An Era Of Unreality Defined By Magical Thinking
A weekend topic on financial manias. “At one point in the late 1990s, a $5 toy mass-produced in China became such a big craze that people – mostly adults – paid thousands of dollars to collect them. But only a few years after Beanie Babies made their creator a billionaire, the stuffed animals became virtually worthless. Humorist Dave Barry explained the craze in a 1998 column: ‘Beanie Babies were originally intended as fun playthings for children, but as the old saying goes, ‘Whenever you have something intended as innocent fun for children, you can count on adults to turn it into an obsessive, grotesquely over-commercialized ‘hobby’ with the same whimsy content as the Bataan Death March.’”

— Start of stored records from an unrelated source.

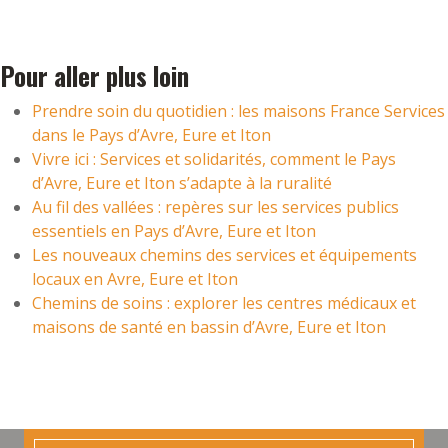
Pour aller plus loin
Prendre soin du quotidien : les maisons France Services
dans le Pays d’Avre, Eure et Iton
Vivre ici : Services et solidarités, comment le Pays
d’Avre, Eure et Iton s’adapte à la ruralité
Au fil des vallées : repères sur les services publics
essentiels en Pays d’Avre, Eure et Iton
Les nouveaux chemins des services et équipements
locaux en Avre, Eure et Iton
Chemins de soins : explorer les centres médicaux et
maisons de santé en bassin d’Avre, Eure et Iton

“A self-published author sold more than three million copies of a book that touted ten-year predictions for their values. The magazine Mary Beth’s Beanie World, started by a self-described soccer mom, reached one million copies in paid monthly circulation. In it, a full-page, full-color ad for Smart Heart tag protectors led with this headline: ‘How Do You Protect An Investment That Increases By 8,400%[?]‘ The answer was to buy hard-shell lockets in which to encase the heart-shaped paper tags that read ‘Safety Precaution: Please remove all swing tags before giving this item to a child.’ More than any other consumer good in history, Beanie Babies were carried to the height of success by a collective dream that their values would always rise.”
“I was in middle school when the Beanies hit and I remember a couple I had. But mostly I remember the Beanie Baby dealers who sprouted at Cape Cod’s Dick & Ellie’s flea market, which my mother and I visited every weekend. I remember the adults wearing fanny packs and visors, eagerly discussing the ’secondary market’ fluctuations driving up the prices of pieces they’d paid $5 for a few weeks earlier. The Beanie sellers had the busiest booths and, for a couple years, it really did look like the dealers sticking with Shaker furniture and oil paintings were as out of touch as Warren Buffett seemed to be when he eschewed Internet stocks in favor of acquiring Dairy Queen in late 1997.”

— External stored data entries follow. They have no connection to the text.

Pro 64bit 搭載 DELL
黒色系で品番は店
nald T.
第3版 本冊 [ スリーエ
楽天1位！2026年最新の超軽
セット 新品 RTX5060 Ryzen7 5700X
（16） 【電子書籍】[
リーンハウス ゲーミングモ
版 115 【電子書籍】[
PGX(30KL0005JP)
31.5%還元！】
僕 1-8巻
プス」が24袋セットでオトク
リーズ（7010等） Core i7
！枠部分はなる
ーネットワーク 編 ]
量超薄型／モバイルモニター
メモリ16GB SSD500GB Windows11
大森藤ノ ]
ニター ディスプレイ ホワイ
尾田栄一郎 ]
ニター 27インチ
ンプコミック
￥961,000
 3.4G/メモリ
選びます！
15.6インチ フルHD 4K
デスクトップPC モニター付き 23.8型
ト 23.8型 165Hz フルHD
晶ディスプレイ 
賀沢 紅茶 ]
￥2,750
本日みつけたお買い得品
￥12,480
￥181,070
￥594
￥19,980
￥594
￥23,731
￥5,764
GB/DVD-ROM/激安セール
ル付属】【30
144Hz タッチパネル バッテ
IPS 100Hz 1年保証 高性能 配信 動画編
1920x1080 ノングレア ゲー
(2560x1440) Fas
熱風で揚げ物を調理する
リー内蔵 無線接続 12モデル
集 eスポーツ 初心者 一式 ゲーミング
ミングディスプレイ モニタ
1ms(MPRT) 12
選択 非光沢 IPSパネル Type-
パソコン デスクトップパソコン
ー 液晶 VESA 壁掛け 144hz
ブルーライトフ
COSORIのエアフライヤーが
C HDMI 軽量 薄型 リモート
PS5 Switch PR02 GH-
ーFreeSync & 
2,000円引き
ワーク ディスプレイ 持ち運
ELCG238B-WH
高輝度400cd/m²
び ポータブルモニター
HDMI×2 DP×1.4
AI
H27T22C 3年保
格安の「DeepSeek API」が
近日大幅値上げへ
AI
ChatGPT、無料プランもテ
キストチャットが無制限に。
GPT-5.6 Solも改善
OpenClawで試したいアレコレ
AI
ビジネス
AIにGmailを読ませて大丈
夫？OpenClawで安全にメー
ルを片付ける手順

“I hadn’t thought about Beanie Babies at all in at least ten years until, on a wintry day in 2010, I stopped at Kimballs, an auction house down the road from the University of Massachusetts, Amherst. I was a year away from graduating into the worst job market in a generation, and the fallout from the recent speculative mania in real estate was never far from anyone’s mind.”
“Three large Rubbermaid containers on a table in the back of the room holding at least five hundred Beanie Babies, all with plastic lockets protecting their hangtags. Some were preserved individually in Lucite containers. There was another large box of magazines and price guides with names like Beanies & More, Beanie Collector, Beans! Magazine, and Beanie Mania. Then there were spreadsheets and checklists—how many of each Beanie Baby the collector/speculator had, which ones she was missing, how much was paid, and estimates of current value (as of 1998 or 1999).”

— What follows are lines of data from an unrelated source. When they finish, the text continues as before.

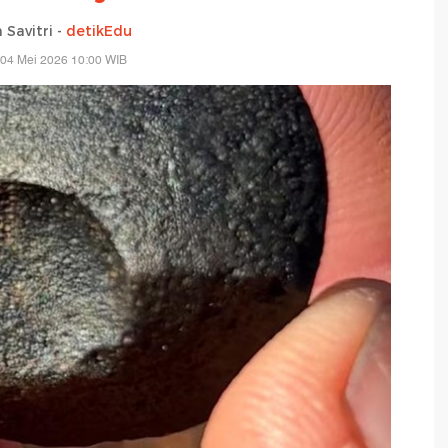
 Savitri -
detikEdu
 04 Mei 2026 10:00 WIB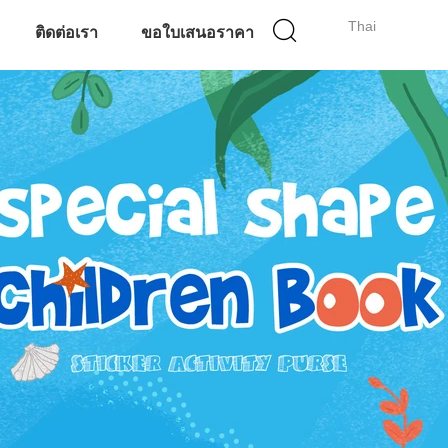
Thai
ติดต่อเรา
ขอใบเสนอราคา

“More interesting than the Beanies themselves was the manifest conviction of whoever had assembled the collection that it would one day be of great value. Everything on display was perfectly preserved and, as we found out when the auction started at 6 p.m., almost worthless. The entire lot sold for less than a hundred dollars—probably well below 2 percent of its value at the height of the Beanie Babies market, which, not coincidentally, was the height of the Internet stock bubble.”
“That the speculative episode in Beanie Babies took place in tandem with the Internet bubble suggests that the cultural forces that were alchemizing Internet stocks had the same effect on Beanie Babies. They rose in an era of unreality defined by magical thinking; as economist Dr. Robert Shiller writes in Irrational Exuberance: ‘Speculative market expansions have often been associated with popular perceptions that the future is brighter or less uncertain than it was in the past.’”
“They also, Shiller notes, have a way of clustering around century turns—as if the prospect of going from ’99 to ’00 is so fantastic as to make all things seem possible. In the new millennium, the residents of America’s high culture thought, the Internet would change everything, making everyone who bought Internet stocks rich, no matter how much they paid. Those in the lower culture adapted that optimism to a belief in the investment potential of stuffed animals, and it’s hard to say which view was proven more wrong.”